29 ок<тября>. И на последнем листе повторится то же, что было сказано на первом. Страшная эпоха для России, в которую мы живем, и не видать никакого выхода. На первом плане несчастная, бедная Польша; первый свободный шаг должен состоять в примирении, нет, более – в просьбе, чтоб она простила Россию за то, что сделано ее руками, но волею одного человека. Мы потеряли уважение в Европе, на русских смотрят с злобой, почти с презрением. Россия становится представительницей всего ретроградного, материальной силой, употребляемой для того, чтоб остановить течение европейского развития; да и как же иначе смотреть на нее? В то время, как в самой Прусии движение эманципационное приобретает более и более характер величественный, у нас издается свод уголовных законов, в котором смерть за слово, за неосторожное выражение, – кнут разменен на плети, у нас заводят майораты, усиливают дворянство, то есть утрачивают те выгоды, которые мы имели перед Европой, те выгоды, о которых Бентам писал к императору Александру, когда он воцарился, что ему легче, нежели какому-нибудь монарху, дать дельные законы, потому что предрассудки римско-феодальные не мешают… И, как эти три года, так пройдут годы еще и еще, и мы состаримся и яснее увидим, что жизнь потеряна.

Dubia

Состав русского общества

Петербург – шляпа России и, разумеется, треугольная. Москва – сердце, испорченное аневризмою от беспрестанных воздыханий; провинция – туловище, просыпающееся после буйного похмелья с желанием почесать голову и спросонья принимающее шляпу за голову.

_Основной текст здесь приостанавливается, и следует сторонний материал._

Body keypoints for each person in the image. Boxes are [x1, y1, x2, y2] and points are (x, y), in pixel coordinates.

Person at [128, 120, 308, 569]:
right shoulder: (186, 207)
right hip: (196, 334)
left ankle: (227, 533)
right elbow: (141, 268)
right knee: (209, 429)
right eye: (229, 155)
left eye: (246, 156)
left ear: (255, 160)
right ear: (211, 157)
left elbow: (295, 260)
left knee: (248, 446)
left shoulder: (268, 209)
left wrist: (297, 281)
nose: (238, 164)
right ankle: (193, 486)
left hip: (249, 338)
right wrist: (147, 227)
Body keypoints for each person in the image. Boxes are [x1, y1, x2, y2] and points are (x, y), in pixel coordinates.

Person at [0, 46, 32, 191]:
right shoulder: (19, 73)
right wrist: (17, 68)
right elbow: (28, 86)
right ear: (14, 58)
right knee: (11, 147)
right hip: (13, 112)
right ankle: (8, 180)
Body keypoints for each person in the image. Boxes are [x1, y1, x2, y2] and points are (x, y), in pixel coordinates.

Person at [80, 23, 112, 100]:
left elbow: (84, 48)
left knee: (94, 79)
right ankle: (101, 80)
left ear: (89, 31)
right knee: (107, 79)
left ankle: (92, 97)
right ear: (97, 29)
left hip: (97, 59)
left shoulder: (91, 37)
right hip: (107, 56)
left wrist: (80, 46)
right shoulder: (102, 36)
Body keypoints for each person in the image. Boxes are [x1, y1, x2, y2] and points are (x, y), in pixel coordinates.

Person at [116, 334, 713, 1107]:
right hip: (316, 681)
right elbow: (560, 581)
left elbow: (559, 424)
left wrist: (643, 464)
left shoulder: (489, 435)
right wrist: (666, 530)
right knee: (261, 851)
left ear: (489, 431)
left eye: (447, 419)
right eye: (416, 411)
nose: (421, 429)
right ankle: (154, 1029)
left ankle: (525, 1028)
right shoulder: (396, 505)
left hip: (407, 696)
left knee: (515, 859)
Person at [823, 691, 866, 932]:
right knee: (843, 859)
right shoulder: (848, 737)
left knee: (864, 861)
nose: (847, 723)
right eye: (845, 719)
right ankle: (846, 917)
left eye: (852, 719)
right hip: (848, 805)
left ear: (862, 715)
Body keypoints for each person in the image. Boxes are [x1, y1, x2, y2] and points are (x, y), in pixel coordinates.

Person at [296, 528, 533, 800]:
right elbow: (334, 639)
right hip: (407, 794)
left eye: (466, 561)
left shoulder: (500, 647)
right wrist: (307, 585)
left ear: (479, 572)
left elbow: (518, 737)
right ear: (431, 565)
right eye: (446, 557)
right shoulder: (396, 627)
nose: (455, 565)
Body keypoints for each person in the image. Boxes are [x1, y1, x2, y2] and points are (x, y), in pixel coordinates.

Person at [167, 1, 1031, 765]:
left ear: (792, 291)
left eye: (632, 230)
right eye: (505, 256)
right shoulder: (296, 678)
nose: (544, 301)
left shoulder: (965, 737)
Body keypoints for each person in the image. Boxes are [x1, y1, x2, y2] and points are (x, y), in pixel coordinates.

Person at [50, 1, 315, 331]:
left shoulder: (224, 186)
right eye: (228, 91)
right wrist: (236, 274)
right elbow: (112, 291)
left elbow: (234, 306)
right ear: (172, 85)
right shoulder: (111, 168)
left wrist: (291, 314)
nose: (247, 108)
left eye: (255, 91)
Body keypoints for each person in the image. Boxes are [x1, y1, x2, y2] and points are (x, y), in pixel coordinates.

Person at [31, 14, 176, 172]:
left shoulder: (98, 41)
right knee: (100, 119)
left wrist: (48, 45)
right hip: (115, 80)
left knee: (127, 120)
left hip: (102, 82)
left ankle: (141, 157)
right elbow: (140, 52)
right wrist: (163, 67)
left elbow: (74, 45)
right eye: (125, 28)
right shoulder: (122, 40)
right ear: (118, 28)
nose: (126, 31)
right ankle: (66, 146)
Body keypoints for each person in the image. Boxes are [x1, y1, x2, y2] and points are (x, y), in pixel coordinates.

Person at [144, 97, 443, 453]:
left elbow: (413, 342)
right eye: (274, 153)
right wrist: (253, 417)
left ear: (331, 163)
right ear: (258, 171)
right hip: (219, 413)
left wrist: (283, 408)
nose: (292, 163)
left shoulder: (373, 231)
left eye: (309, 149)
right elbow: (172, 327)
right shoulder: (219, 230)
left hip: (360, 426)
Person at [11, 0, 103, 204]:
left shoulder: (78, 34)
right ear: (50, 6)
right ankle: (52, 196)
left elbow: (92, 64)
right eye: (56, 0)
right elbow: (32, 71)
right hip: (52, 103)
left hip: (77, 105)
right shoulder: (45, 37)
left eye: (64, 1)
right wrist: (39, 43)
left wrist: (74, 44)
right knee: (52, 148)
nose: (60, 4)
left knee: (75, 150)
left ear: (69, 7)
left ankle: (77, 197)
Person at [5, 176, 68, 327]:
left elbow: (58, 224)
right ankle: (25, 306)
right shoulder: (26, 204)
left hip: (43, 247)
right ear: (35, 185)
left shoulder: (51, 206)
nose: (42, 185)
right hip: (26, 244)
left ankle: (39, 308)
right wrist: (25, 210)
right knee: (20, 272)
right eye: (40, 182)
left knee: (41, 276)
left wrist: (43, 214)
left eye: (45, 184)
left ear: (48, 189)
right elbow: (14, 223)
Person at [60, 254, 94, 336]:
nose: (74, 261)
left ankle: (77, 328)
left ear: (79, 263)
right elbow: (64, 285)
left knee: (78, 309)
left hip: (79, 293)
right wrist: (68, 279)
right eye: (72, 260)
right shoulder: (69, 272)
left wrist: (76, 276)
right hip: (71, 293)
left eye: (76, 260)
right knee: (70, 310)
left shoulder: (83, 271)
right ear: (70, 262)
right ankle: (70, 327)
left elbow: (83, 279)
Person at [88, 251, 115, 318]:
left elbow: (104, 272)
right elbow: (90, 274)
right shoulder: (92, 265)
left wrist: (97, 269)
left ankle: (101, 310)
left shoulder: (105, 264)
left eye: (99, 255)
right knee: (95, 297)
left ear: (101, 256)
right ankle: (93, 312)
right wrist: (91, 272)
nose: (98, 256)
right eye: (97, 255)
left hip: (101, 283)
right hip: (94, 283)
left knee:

Клеветники говорят, что у этого животно-растения голова находится в Нерчинске.

I

Петербург бредит наукою, но не учится, как чиновник. У Петербурга душа на Западе, воображение на запятках у первой новизны, а голова в распоряжении у парижского парикмахера. В Петербурге просвещение заменено газовым освещением, и в то же самое время в нем нет религии, а только одна веротерпимость. В Петербурге церкви – аренды попов и оселки, на которых пробуются таланты архитекторов. В будни звон к обедне – барабанный призыв к должностям; в праздник – повестка к визитам и ничегонеделанию. В Петербурге нравственную потребность составляют гауптвахты. Петропавловская крепость есть осьмой вселенский собор, где изменяются и образы мыслей и образы мыслителей. В день Петербург не принадлежит себе: это – труп, в форменном мундире, восседающий над финскими гранитами или без очей бегающий по финским гранитам. К вечеру Петербург, как сурок к весне, возвращает все свои отсутствующие способности, садится за преферанс, на выигрыш, и никогда не проигрывает, как чиновник. В ночь Петербург, улелеянный вином и покупными наслаждениями, спит всей своей массой до 9 часов утра. Вельможные развратники боятся оргий, как потери мест, и развратничают тайно, засыпая следы свои грудами золота. Они с 9 до 1-го часу пополудни занимают свой ум практическою философиею и этою золотою порою техническими орудиями копают могилы для своих приятелей и, по всем правилам дипломатической медицины, уложив их себе под ноги, воют о скоропостижно усопших, как наемные плакальщицы. Наконец, у Петербурга пять благоприобретенных добродетелей: он перед начальником – щенок: перед подчиненным – волк; с женщинами – евнух; перед искусством – раб и только перед рабом – господин.

II

Москва, вечно заботящаяся о недостатках своего незаконнорожденного сына – маркиза С.-Петербурга, только ждет железной дороги, чтобы лично удостовериться в этих нелепых слухах и умереть от ужаса на берегах Невы. В настоящее же время первопрестольная Москва занимается сплетнями, которые известны в Москве под фирмою очистительной критики. Далее, Москва под колокольный звон молится о прегрешениях русского мира, а за свои собственные накладывает на себя посты и, во всю длину их, изнуряется стерляжьею ухою на шампанском и чахнет за православною кулебякою с фаршированною осетриною. Потом, перед сварением пищи, смеется за повестями Гоголя, которые она выменяла на дураков, арапчонков и карлиц; потом, для сварения пищи, дремлет под диспуты отставных профессоров; потом просыпается для преферанса, чтобы проиграть и никогда не выигрывать, как свободная помещица.